### Records for processing
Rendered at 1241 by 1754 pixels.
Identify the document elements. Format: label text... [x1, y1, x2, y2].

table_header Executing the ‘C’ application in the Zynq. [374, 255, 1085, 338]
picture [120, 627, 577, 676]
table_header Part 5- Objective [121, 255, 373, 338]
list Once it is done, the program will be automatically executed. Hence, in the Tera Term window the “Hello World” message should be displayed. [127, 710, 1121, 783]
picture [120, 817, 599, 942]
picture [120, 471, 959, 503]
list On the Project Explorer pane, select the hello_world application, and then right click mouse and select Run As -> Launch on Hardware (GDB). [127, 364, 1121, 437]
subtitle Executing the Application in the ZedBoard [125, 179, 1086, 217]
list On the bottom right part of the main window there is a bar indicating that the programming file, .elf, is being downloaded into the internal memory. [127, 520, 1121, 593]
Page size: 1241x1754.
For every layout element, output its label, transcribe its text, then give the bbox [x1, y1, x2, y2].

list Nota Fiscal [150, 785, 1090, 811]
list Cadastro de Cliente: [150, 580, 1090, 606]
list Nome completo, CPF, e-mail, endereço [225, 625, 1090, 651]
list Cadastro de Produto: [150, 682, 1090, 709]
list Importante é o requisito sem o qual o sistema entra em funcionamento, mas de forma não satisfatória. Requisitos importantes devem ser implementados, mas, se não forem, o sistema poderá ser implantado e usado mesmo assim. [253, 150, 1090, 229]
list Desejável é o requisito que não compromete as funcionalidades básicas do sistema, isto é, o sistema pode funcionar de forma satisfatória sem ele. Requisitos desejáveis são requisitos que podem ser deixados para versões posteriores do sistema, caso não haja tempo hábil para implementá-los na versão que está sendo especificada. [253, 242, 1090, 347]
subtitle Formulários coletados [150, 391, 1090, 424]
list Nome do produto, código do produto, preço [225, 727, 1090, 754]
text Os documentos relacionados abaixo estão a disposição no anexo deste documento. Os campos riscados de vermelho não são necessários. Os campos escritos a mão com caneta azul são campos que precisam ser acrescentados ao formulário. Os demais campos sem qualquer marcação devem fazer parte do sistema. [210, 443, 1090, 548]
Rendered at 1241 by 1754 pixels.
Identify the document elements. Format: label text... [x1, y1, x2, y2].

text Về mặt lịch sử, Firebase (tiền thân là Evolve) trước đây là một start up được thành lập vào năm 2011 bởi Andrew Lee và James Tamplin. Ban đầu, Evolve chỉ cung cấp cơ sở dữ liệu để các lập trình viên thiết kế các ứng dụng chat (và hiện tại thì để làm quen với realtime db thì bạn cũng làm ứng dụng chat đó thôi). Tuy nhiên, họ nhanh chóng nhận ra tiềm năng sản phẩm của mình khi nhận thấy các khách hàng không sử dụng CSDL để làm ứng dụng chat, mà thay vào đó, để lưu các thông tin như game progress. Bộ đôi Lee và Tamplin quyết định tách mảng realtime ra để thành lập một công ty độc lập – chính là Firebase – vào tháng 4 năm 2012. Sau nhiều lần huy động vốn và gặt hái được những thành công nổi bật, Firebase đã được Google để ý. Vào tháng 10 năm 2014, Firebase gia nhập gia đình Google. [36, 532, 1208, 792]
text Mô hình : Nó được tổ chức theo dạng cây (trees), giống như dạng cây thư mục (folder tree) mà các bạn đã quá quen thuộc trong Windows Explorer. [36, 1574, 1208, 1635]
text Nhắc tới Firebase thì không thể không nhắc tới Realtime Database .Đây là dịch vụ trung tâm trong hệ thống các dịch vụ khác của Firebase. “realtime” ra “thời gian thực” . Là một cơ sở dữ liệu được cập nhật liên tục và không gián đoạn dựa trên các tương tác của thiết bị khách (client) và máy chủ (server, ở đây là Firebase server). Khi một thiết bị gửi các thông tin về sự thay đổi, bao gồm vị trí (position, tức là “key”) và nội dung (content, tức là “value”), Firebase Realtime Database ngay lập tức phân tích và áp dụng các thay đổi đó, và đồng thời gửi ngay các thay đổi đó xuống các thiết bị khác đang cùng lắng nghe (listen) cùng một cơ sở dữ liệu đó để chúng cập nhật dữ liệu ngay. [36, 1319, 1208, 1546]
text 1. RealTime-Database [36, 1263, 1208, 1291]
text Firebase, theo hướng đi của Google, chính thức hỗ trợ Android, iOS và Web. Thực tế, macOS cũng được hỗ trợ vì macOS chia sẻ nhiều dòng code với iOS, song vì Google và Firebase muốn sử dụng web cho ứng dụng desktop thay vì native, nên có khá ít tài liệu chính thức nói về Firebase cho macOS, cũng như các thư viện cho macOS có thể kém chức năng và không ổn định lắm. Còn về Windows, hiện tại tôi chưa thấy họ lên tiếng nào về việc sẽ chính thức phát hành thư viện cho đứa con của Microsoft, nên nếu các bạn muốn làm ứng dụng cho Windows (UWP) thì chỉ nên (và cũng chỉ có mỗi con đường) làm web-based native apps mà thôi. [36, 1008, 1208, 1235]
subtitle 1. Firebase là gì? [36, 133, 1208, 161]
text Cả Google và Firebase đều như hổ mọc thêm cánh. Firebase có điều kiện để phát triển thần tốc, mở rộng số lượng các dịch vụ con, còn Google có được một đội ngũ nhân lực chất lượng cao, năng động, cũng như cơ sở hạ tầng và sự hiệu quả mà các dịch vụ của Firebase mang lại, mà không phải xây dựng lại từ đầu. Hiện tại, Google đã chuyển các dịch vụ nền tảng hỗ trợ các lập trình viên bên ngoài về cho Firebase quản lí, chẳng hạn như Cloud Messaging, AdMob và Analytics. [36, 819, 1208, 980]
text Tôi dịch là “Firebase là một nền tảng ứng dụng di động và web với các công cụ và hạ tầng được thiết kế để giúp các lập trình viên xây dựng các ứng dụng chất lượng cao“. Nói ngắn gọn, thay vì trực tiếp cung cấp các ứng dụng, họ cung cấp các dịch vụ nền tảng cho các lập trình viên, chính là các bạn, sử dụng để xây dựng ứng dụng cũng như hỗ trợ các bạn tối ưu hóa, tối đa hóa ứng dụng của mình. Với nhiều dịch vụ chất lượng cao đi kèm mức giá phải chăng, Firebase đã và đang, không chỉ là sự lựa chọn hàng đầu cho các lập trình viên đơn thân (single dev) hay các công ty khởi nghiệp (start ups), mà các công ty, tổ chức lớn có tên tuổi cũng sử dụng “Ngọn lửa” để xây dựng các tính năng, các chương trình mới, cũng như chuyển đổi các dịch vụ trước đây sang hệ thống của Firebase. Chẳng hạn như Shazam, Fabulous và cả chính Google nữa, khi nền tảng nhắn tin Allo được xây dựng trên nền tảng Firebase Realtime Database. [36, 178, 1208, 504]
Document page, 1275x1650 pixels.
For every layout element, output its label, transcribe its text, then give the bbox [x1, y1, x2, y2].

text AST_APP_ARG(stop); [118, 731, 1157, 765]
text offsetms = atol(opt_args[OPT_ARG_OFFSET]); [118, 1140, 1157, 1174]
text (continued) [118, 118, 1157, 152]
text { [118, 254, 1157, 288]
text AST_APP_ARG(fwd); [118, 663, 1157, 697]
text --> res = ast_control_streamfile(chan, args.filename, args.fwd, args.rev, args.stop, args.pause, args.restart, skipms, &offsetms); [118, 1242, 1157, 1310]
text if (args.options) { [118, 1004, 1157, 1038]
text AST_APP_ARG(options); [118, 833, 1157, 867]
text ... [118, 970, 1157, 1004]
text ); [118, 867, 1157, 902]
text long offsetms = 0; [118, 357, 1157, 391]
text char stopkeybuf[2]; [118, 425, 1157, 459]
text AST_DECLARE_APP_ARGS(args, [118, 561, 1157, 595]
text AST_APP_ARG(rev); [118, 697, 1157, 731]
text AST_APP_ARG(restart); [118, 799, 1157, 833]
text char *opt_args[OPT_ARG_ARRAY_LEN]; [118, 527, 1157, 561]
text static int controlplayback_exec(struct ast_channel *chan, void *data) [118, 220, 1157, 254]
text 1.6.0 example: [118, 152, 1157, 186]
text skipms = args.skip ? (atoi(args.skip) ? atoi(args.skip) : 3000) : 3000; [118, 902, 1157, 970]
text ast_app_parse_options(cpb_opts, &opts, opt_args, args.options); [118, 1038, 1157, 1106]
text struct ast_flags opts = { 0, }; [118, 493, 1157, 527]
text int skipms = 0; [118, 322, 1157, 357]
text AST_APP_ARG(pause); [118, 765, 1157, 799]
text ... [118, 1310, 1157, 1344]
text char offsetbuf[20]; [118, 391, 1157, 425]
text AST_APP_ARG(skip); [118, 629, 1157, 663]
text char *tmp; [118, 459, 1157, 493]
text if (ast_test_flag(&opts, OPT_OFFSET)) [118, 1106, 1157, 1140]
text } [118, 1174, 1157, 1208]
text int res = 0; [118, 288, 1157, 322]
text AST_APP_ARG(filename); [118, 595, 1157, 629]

### Description of the task
Convert the lines from the one containing "text Về mặt" up to and including the one containing "text 1. RealTime-Database" into a Markdown table, using a column headed No. for the row number and a column headed Line for the line itself. Leave out any blank lines.

### Solved exercise
| No. | Line |
|---|---|
| 1 | text Về mặt lịch sử, Firebase (tiền thân là Evolve) trước đây là một start up được thành lập vào năm 2011 bởi Andrew Lee và James Tamplin. Ban đầu, Evolve chỉ cung cấp cơ sở dữ liệu để các lập trình viên thiết kế các ứng dụng chat (và hiện tại thì để làm quen với realtime db thì bạn cũng làm ứng dụng chat đó thôi). Tuy nhiên, họ nhanh chóng nhận ra tiềm năng sản phẩm của mình khi nhận thấy các khách hàng không sử dụng CSDL để làm ứng dụng chat, mà thay vào đó, để lưu các thông tin như game progress. Bộ đôi Lee và Tamplin quyết định tách mảng realtime ra để thành lập một công ty độc lập – chính là Firebase – vào tháng 4 năm 2012. Sau nhiều lần huy động vốn và gặt hái được những thành công nổi bật, Firebase đã được Google để ý. Vào tháng 10 năm 2014, Firebase gia nhập gia đình Google. [36, 532, 1208, 792] |
| 2 | text Mô hình : Nó được tổ chức theo dạng cây (trees), giống như dạng cây thư mục (folder tree) mà các bạn đã quá quen thuộc trong Windows Explorer. [36, 1574, 1208, 1635] |
| 3 | text Nhắc tới Firebase thì không thể không nhắc tới Realtime Database .Đây là dịch vụ trung tâm trong hệ thống các dịch vụ khác của Firebase. “realtime” ra “thời gian thực” . Là một cơ sở dữ liệu được cập nhật liên tục và không gián đoạn dựa trên các tương tác của thiết bị khách (client) và máy chủ (server, ở đây là Firebase server). Khi một thiết bị gửi các thông tin về sự thay đổi, bao gồm vị trí (position, tức là “key”) và nội dung (content, tức là “value”), Firebase Realtime Database ngay lập tức phân tích và áp dụng các thay đổi đó, và đồng thời gửi ngay các thay đổi đó xuống các thiết bị khác đang cùng lắng nghe (listen) cùng một cơ sở dữ liệu đó để chúng cập nhật dữ liệu ngay. [36, 1319, 1208, 1546] |
| 4 | text 1. RealTime-Database [36, 1263, 1208, 1291] |